How do I take care of my roses?

There are 3 steps.

Step 1- Use a clean vase. If you use the vase often for cut flowers, then you want to put it through the dishwasher( careful-on't crack the glass) or wash it with soapy water, rinse, then splash some chlorox in it, and rinse again.

Step 2- Fill the vase ~ to 2/3 full with hot water from the tap. Careful- not so hot that you crack the vase, but as hot as the water that you wash pots and pans with. Then add the flower food that we provide.

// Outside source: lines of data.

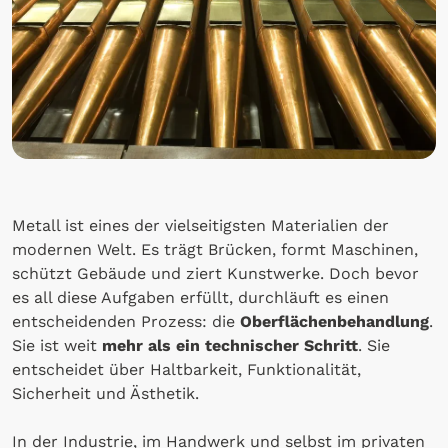
Metall ist eines der vielseitigsten Materialien der
modernen Welt. Es trägt Brücken, formt Maschinen,
schützt Gebäude und ziert Kunstwerke. Doch bevor
es all diese Aufgaben erfüllt, durchläuft es einen
entscheidenden Prozess: die
Oberflächenbehandlung
.
Sie ist weit
mehr als ein technischer Schritt
. Sie
entscheidet über Haltbarkeit, Funktionalität,
Sicherheit und Ästhetik.
In der Industrie, im Handwerk und selbst im privaten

Step 3- Trim and cut the stems one at a time. Trim means to remove the stems that will be in the water. They will get soggy after a few days, so remove them. Next cut the stem on a diagonal with a knife, that is best, or kitchen scissors to the length you like. If the thorns are a problem, use a kitchen towel or glove to hold them. As soon as the stem is cut, place it immediately in the water. No delays because the tip of the stem will start to air dry which means the stem may not draw water or get an air bubble.

Why do people tell me to use cold water?

When flowers come out of the greenhouse or a garden or even if you carry them home in very hot weather, they are hot. Flowers want to be 60 to 70 degrees not 80, 90 or 100. So to cool down, they transpire a lot of water. After a certain point they run out of free water, and start to wilt. They are not dead at this point, just soft. So you want to condition and hydrate your flowers by plunging them up to their buds in cold water and leaving them there for 20-30 minutes. You can lay them in the sink or put them in a bucket, just leave the buds out. Later, follow the 3 steps for taking care of your roses.

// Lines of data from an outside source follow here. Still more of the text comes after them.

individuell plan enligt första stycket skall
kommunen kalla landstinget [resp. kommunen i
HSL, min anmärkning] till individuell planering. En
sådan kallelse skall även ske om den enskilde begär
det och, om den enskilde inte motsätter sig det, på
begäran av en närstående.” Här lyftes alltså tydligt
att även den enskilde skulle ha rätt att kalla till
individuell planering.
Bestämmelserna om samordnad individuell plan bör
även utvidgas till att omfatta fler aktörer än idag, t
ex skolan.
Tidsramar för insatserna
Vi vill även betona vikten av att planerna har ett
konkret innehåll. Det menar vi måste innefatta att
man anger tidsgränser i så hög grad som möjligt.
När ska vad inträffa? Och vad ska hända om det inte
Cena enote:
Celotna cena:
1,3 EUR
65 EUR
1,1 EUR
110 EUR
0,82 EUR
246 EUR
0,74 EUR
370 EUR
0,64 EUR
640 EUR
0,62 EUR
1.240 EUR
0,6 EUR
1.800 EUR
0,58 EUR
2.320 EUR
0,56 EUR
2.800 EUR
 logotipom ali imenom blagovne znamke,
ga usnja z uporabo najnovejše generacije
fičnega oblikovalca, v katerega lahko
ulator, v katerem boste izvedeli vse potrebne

Which flowers get hot water and which get cool water?

Flowers with woody stems, like roses and hydrangea, are placed in hot water. Flowers with softer, herbaceous stems like dahlias, anemones, and sweet peas are placed in slightly warm water. It is all physics. Woody stems use hot water because it drives into the stem better and reduces the chance for air bubbles.

Why do I cut the stem on a diagonal?

If you cut the stem straight across, you may block the flow of water into the stem when it touches the bottom of the vase. Physiologically, it makes no difference how you cut the stem. The area available to take up water remains the same.